At that moment time seemed to stretch. Adles voice distorted as if someone was stretching out the sounds of the words he spoke. Then he froze completely. Orn tried to move, but while his body tried to shift it was as if the air around him had become a cage holding him in place.
Then as fast as it began it ended.
“Are you alright?” Adles asked the fear obvious in his voice. “You just shook violently.”Adles did not wait for Orn to reply and instead yelled at the door. “Get Brother Francis now!”
{The Loom}
Clo stared at the floor. The space where Kao had been was damaged. No, not where she stood, she corrected herself. Where her shadow was.
Clo watched as the pure white floor, slowly began to fill in the cracks and depression from when Kao had stood. It was not possible to damage the room, and yet it had occurred. It was also not the only impossible thing to occur, though the other was much more terrifying.
“How long are you going to stare at the floor?” Atr asked angrily.
Clo looked up to see her sister still holding her hand to the side of her face, where Kao struck her. “How long were you going to hide what you did?” Clo responded her anger leaking into her voice despite her intention.
“As I told our sister,” Atr replied through gritted teeth. “I did not interfere with the healer’s ability. Nor did I turn her toy into some sort of puppet. She has lost her mind. You saw how she woke mother.”

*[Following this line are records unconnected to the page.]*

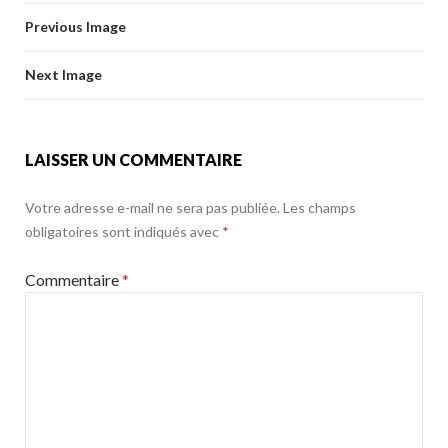
b
er
l
g
o
Previous Image
o
er
k
o
Next Image
k
LAISSER UN COMMENTAIRE
Votre adresse e-mail ne sera pas publiée.
Les champs
obligatoires sont indiqués avec
*
Commentaire
*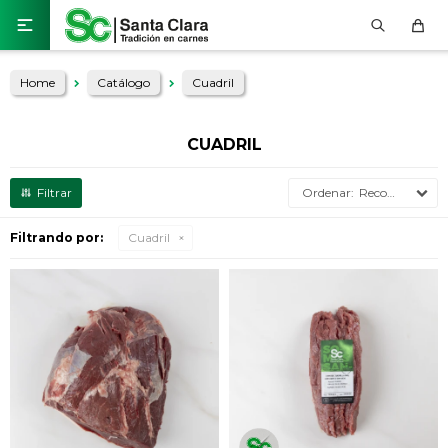

Home
Catálogo
Cuadril
CUADRIL
Recomendados
Filtrando por:
Cuadril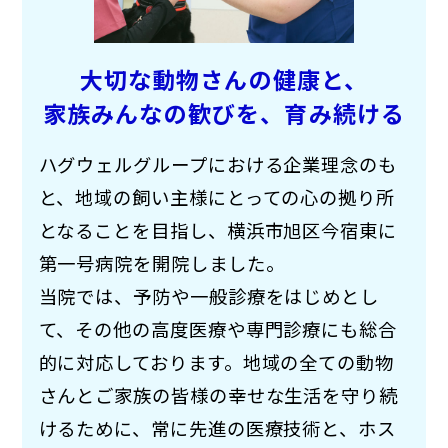
大切な動物さんの健康と、
家族みんなの歓びを、
育み続ける
ハグウェルグループにおける企業理念のも
と、地域の飼い主様にとっての心の拠り所
となることを目指し、横浜市旭区今宿東に
第一号病院を開院しました。
当院では、予防や一般診療をはじめとし
て、その他の高度医療や専門診療にも総合
的に対応しております。地域の全ての動物
さんとご家族の皆様の幸せな生活を守り続
けるために、常に先進の医療技術と、ホス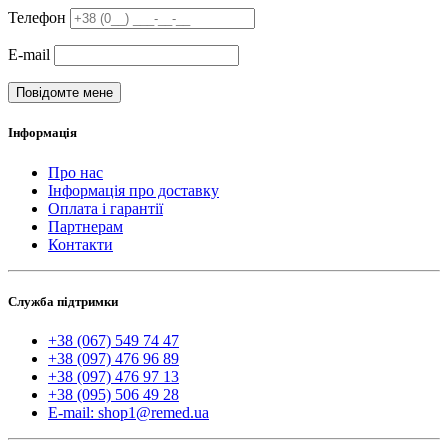
Телефон
E-mail
Повідомте мене
Інформація
Про нас
Інформація про доставку
Оплата і гарантії
Партнерам
Контакти
Служба підтримки
+38 (067) 549 74 47
+38 (097) 476 96 89
+38 (097) 476 97 13
+38 (095) 506 49 28
E-mail: shop1@remed.ua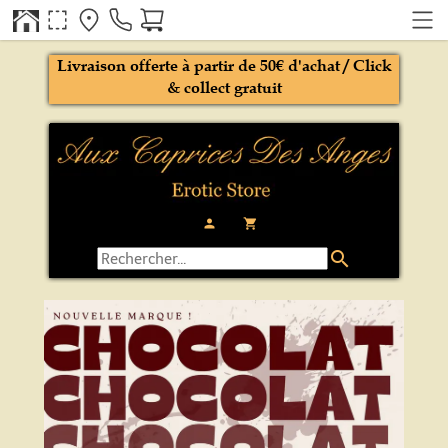
Livraison offerte à partir de 50€ d'achat / Click
& collect gratuit
person
local_grocery_store
search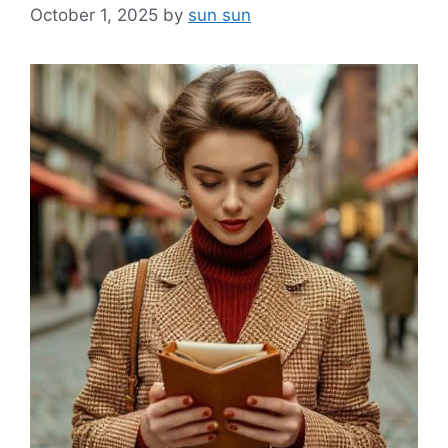
October 1, 2025
by
sun sun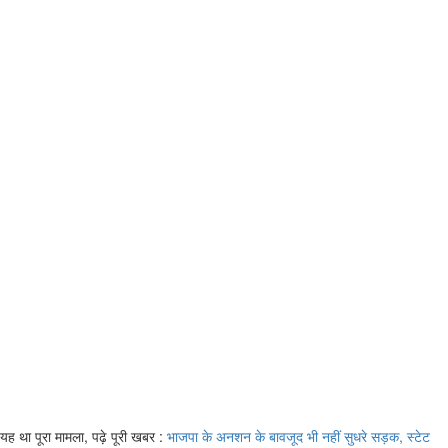
यह था पूरा मामला, पढ़े पूरी खबर :
भाजपा के अनशन के बावजूद भी नहीं सुधरे सड़क, स्टेट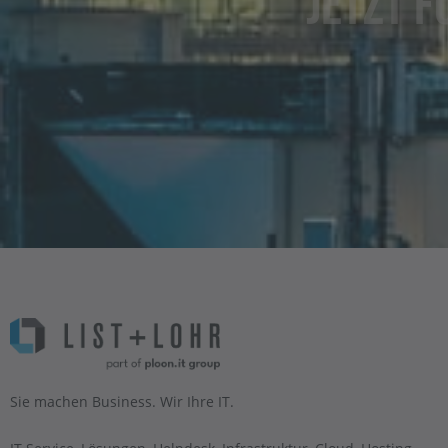
Jetzt 
Sie machen Business. Wir Ihre IT.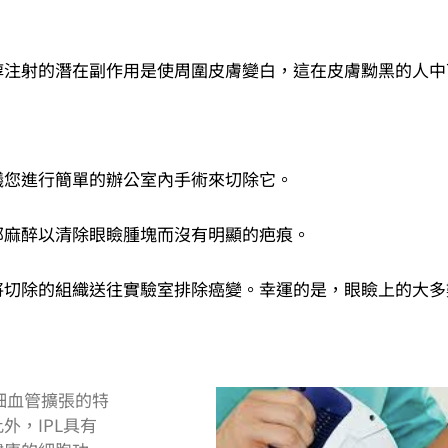
醇注射的潛在副作用是使周圍皮膚變白，這在皮膚黝黑的人中
議您進行簡單的辦公室內手術來切除它。
部麻醉以清除眼瞼腫塊而沒有明顯的疤痕。
將切除的組織送往實驗室排除癌變。幸運的是，眼瞼上的大多
抗細血管擴張的特
外，IPL具有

Clo failed to repress a shudder at the memory. For a split second they could feel power surge behind the door on the far wall. The universe held its breath as their mother teetered on the edge of waking before drifting back to sleep.
“I saw that you altered the plan to put him in harms way then hid it from us,” Clo said glaring at her sister. “the subtle changes you had me make were intended to cause this.”
“The change was to make him aware of the spiders. I did not put them there or force…” Atr began only to stop as Clo stood quickly knocking the loom’s bench over.
“You hid your plans from us,” Clo growled, advancing on her sister. “You lied to me about changes you had me make.”
Atr’s eyes moved from Clo’s to stare at a point to her right.
Clo followed the direction of Atr’s and noticed she had raised her hand. She slowly clenched her hand into a fist and lowered it to her side. Then, she turned her attention back to her sister, as irritation at Atr’s action warred with her own momentary lack of control.
“You…,” she took a deep breath trying to calm herself as she stared into her sister’s eyes. “You will never. Never. Alter the plan again without my consent. Do you understand?”